/---
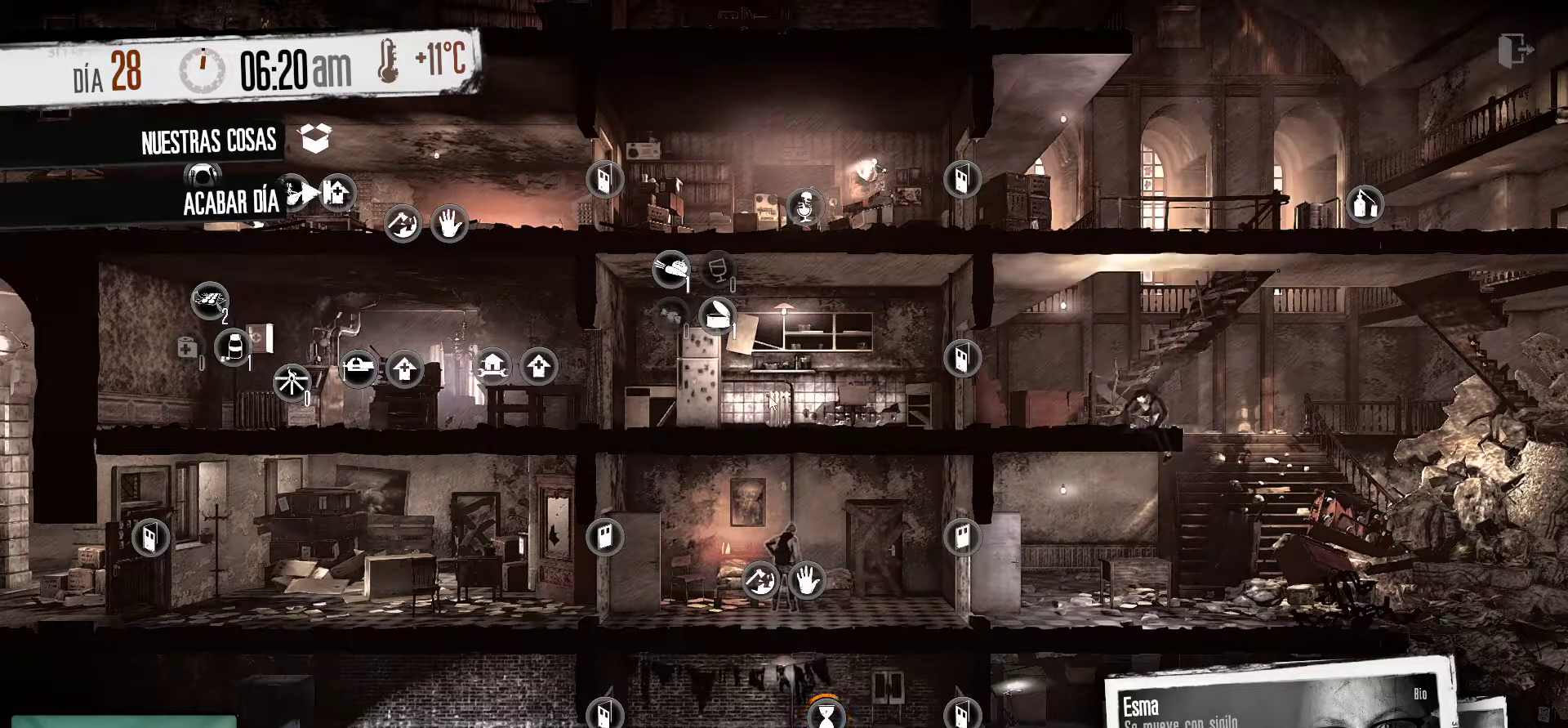
{"keys": [], "mouse": [], "mouse_move": "still", "events": []}
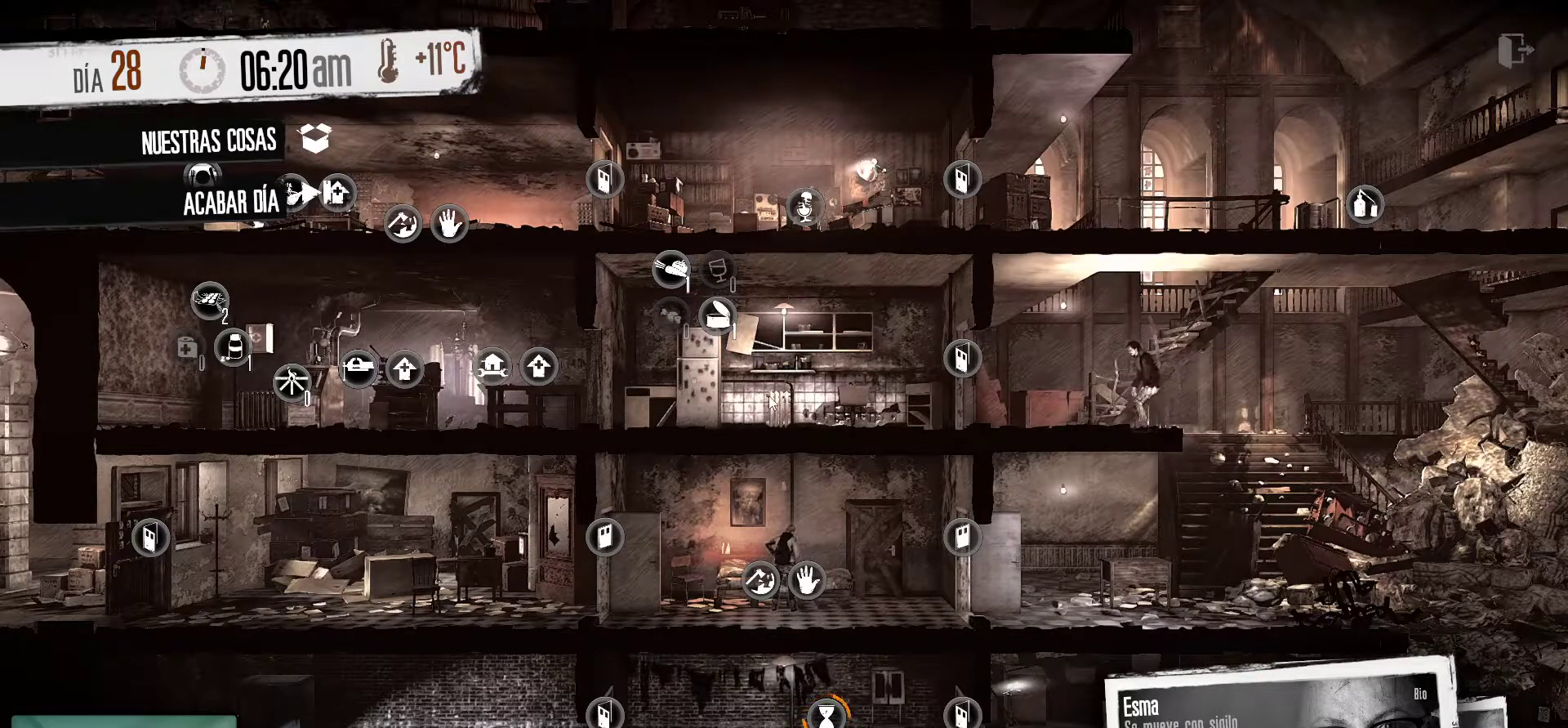
{"keys": [], "mouse": [], "mouse_move": "still", "events": []}
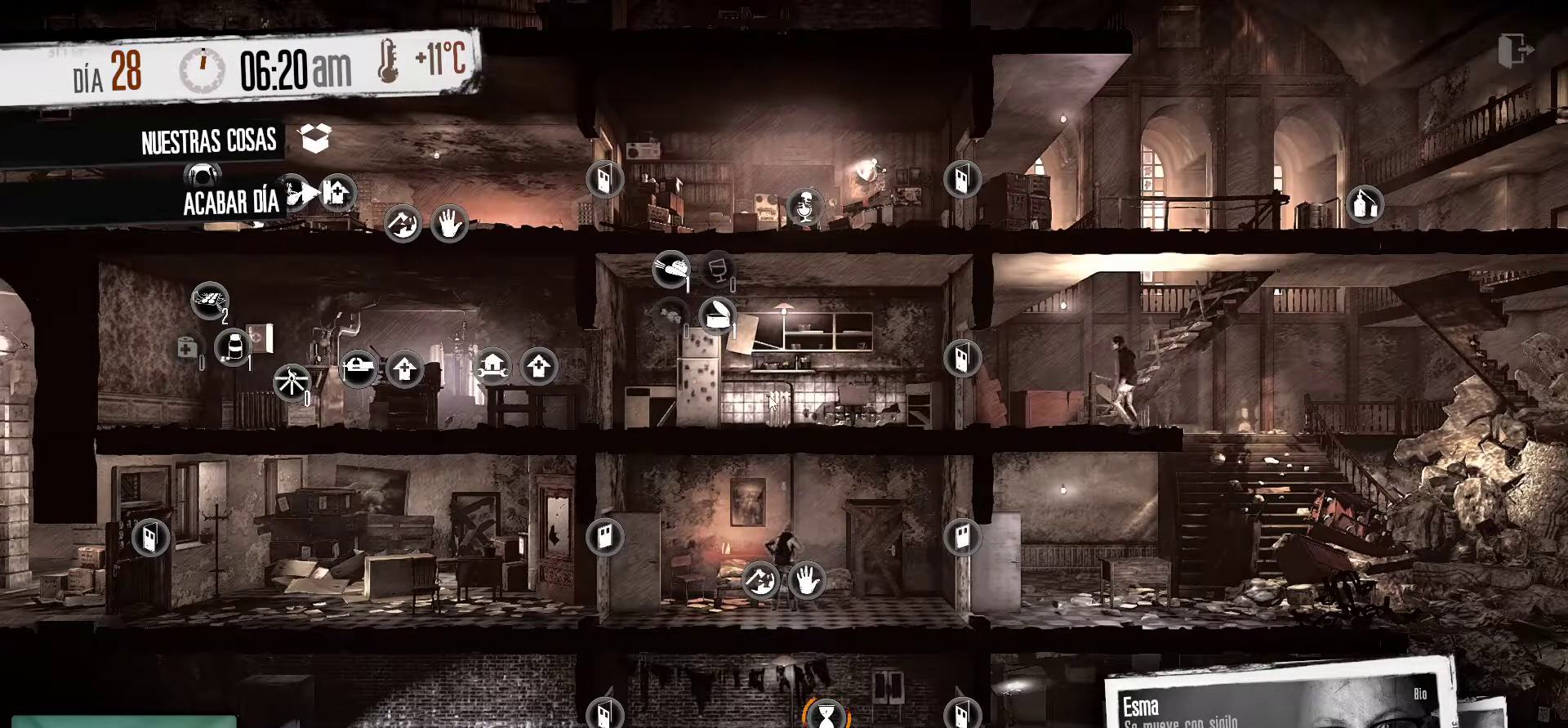
{"keys": [], "mouse": [], "mouse_move": "still", "events": [[84, "mouse_right", "down"], [284, "mouse_right", "up"]]}
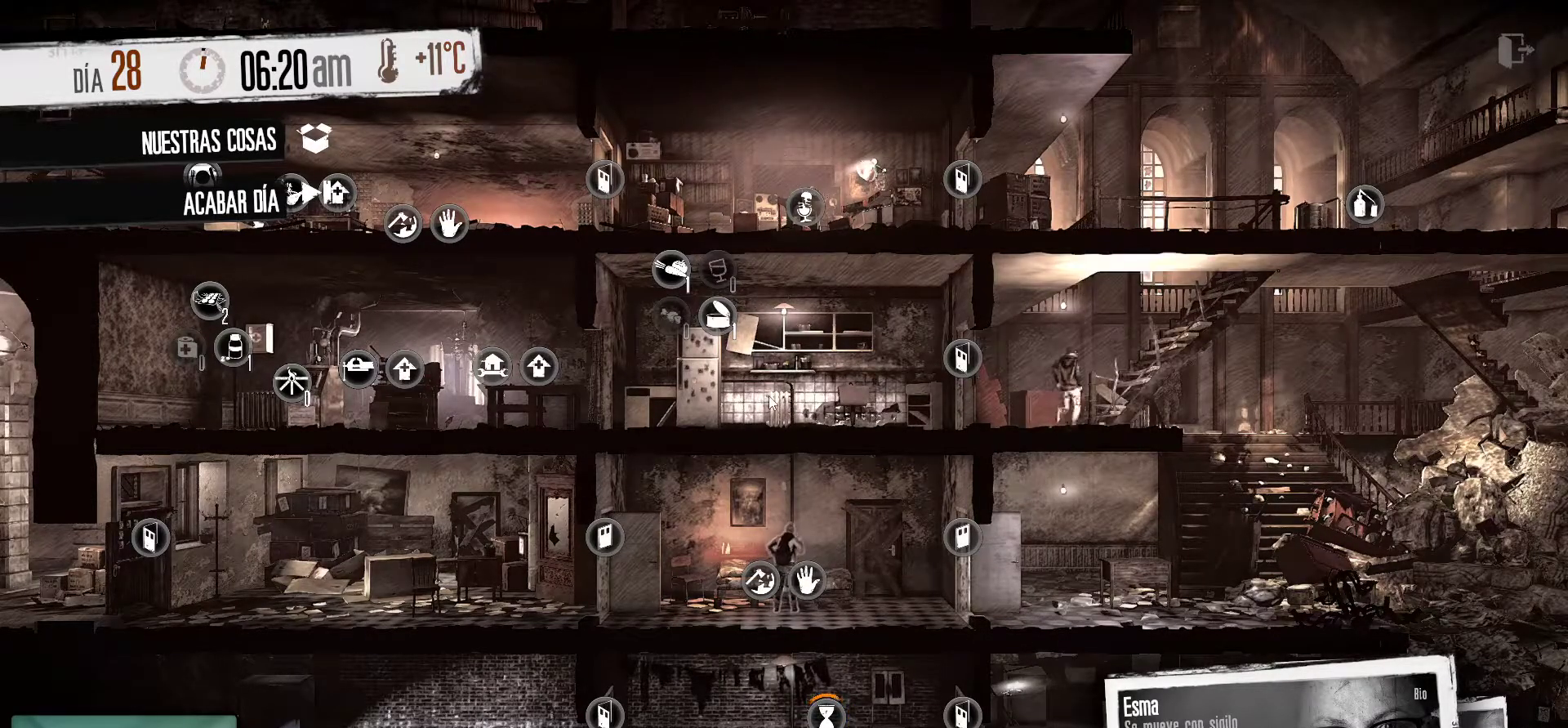
{"keys": [], "mouse": [], "mouse_move": "still", "events": []}
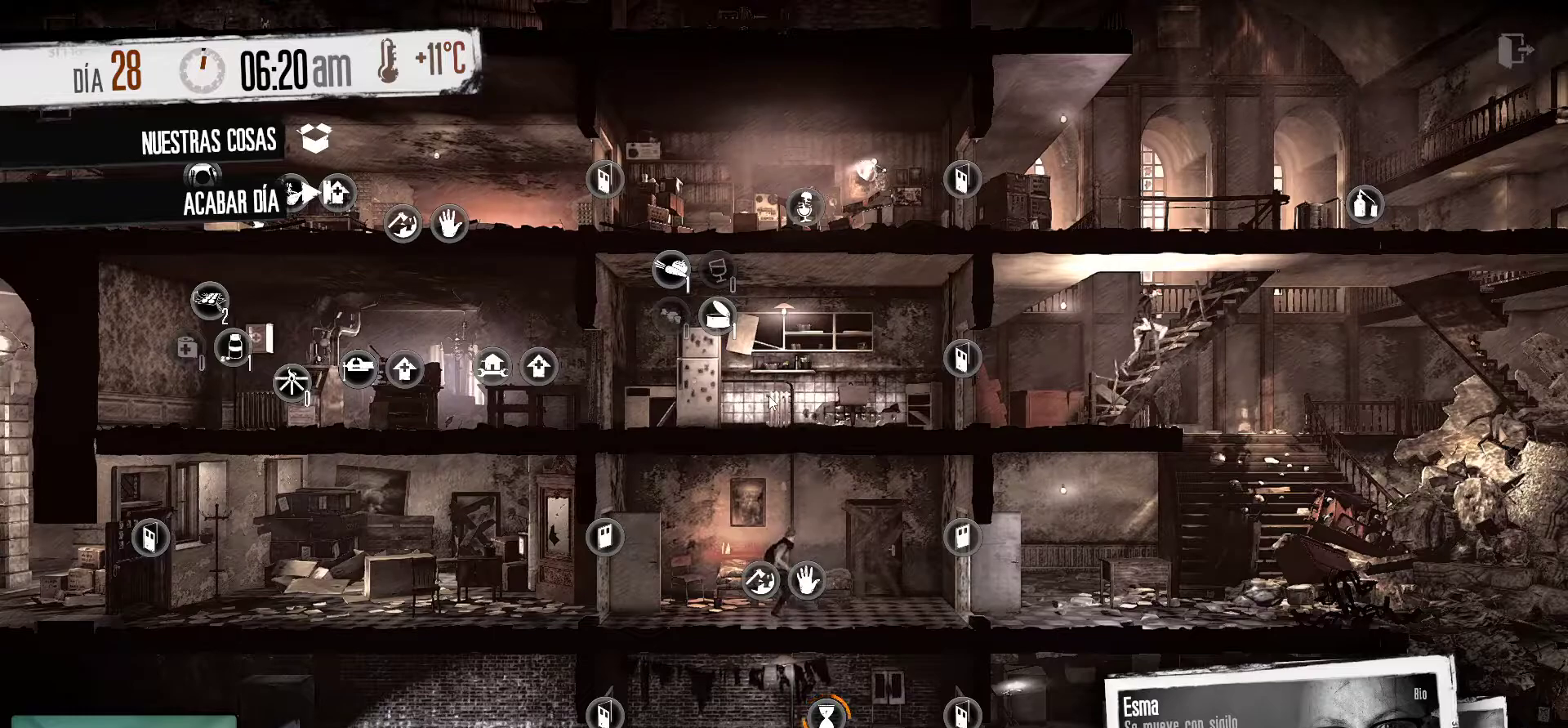
{"keys": [], "mouse": [], "mouse_move": "still", "events": []}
\---
## ACTIVITY
Return the listing above unaltered, omitting its pictures.

## ANSWER SPACE
{"keys": [], "mouse": [], "mouse_move": "still", "events": []}
{"keys": [], "mouse": [], "mouse_move": "still", "events": []}
{"keys": [], "mouse": [], "mouse_move": "still", "events": [[84, "mouse_right", "down"], [284, "mouse_right", "up"]]}
{"keys": [], "mouse": [], "mouse_move": "still", "events": []}
{"keys": [], "mouse": [], "mouse_move": "still", "events": []}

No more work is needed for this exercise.